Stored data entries
##########

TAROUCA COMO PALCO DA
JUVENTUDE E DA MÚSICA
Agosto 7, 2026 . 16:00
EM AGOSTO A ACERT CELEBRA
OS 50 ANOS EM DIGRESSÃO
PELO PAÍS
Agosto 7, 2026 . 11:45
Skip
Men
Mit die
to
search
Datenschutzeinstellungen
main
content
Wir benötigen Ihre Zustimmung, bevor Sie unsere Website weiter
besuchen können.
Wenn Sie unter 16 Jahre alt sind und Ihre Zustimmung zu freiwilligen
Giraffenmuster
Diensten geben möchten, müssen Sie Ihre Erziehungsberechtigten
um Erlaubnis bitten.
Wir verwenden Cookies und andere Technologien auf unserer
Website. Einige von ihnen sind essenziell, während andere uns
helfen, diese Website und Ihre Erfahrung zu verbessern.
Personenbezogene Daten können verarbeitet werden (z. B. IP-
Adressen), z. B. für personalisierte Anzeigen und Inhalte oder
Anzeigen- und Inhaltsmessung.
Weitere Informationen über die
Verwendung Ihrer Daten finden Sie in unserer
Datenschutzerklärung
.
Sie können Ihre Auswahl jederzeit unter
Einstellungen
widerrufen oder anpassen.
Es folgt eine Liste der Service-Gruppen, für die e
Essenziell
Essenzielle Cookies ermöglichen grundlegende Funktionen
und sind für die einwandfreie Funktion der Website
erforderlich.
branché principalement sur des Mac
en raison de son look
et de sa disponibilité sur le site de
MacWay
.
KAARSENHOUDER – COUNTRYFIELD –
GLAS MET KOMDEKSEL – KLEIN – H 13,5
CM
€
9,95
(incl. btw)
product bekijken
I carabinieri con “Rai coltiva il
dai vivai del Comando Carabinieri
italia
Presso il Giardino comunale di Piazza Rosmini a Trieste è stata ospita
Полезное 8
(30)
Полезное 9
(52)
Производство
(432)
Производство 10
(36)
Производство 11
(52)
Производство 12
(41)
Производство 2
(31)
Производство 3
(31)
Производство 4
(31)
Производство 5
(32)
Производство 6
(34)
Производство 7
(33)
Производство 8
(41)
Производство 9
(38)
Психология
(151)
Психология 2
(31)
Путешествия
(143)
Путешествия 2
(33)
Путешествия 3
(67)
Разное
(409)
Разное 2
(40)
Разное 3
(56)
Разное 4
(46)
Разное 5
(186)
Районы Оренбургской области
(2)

##########

### Exercise instructions
In this exercise, repeat all entries exactly.

### The answer
TAROUCA COMO PALCO DA
JUVENTUDE E DA MÚSICA
Agosto 7, 2026 . 16:00
EM AGOSTO A ACERT CELEBRA
OS 50 ANOS EM DIGRESSÃO
PELO PAÍS
Agosto 7, 2026 . 11:45
Skip
Men
Mit die
to
search
Datenschutzeinstellungen
main
content
Wir benötigen Ihre Zustimmung, bevor Sie unsere Website weiter
besuchen können.
Wenn Sie unter 16 Jahre alt sind und Ihre Zustimmung zu freiwilligen
Giraffenmuster
Diensten geben möchten, müssen Sie Ihre Erziehungsberechtigten
um Erlaubnis bitten.
Wir verwenden Cookies und andere Technologien auf unserer
Website. Einige von ihnen sind essenziell, während andere uns
helfen, diese Website und Ihre Erfahrung zu verbessern.
Personenbezogene Daten können verarbeitet werden (z. B. IP-
Adressen), z. B. für personalisierte Anzeigen und Inhalte oder
Anzeigen- und Inhaltsmessung.
Weitere Informationen über die
Verwendung Ihrer Daten finden Sie in unserer
Datenschutzerklärung
.
Sie können Ihre Auswahl jederzeit unter
Einstellungen
widerrufen oder anpassen.
Es folgt eine Liste der Service-Gruppen, für die e
Essenziell
Essenzielle Cookies ermöglichen grundlegende Funktionen
und sind für die einwandfreie Funktion der Website
erforderlich.
branché principalement sur des Mac
en raison de son look
et de sa disponibilité sur le site de
MacWay
.
KAARSENHOUDER – COUNTRYFIELD –
GLAS MET KOMDEKSEL – KLEIN – H 13,5
CM
€
9,95
(incl. btw)
product bekijken
I carabinieri con “Rai coltiva il
dai vivai del Comando Carabinieri
italia
Presso il Giardino comunale di Piazza Rosmini a Trieste è stata ospita
Полезное 8
(30)
Полезное 9
(52)
Производство
(432)
Производство 10
(36)
Производство 11
(52)
Производство 12
(41)
Производство 2
(31)
Производство 3
(31)
Производство 4
(31)
Производство 5
(32)
Производство 6
(34)
Производство 7
(33)
Производство 8
(41)
Производство 9
(38)
Психология
(151)
Психология 2
(31)
Путешествия
(143)
Путешествия 2
(33)
Путешествия 3
(67)
Разное
(409)
Разное 2
(40)
Разное 3
(56)
Разное 4
(46)
Разное 5
(186)
Районы Оренбургской области
(2)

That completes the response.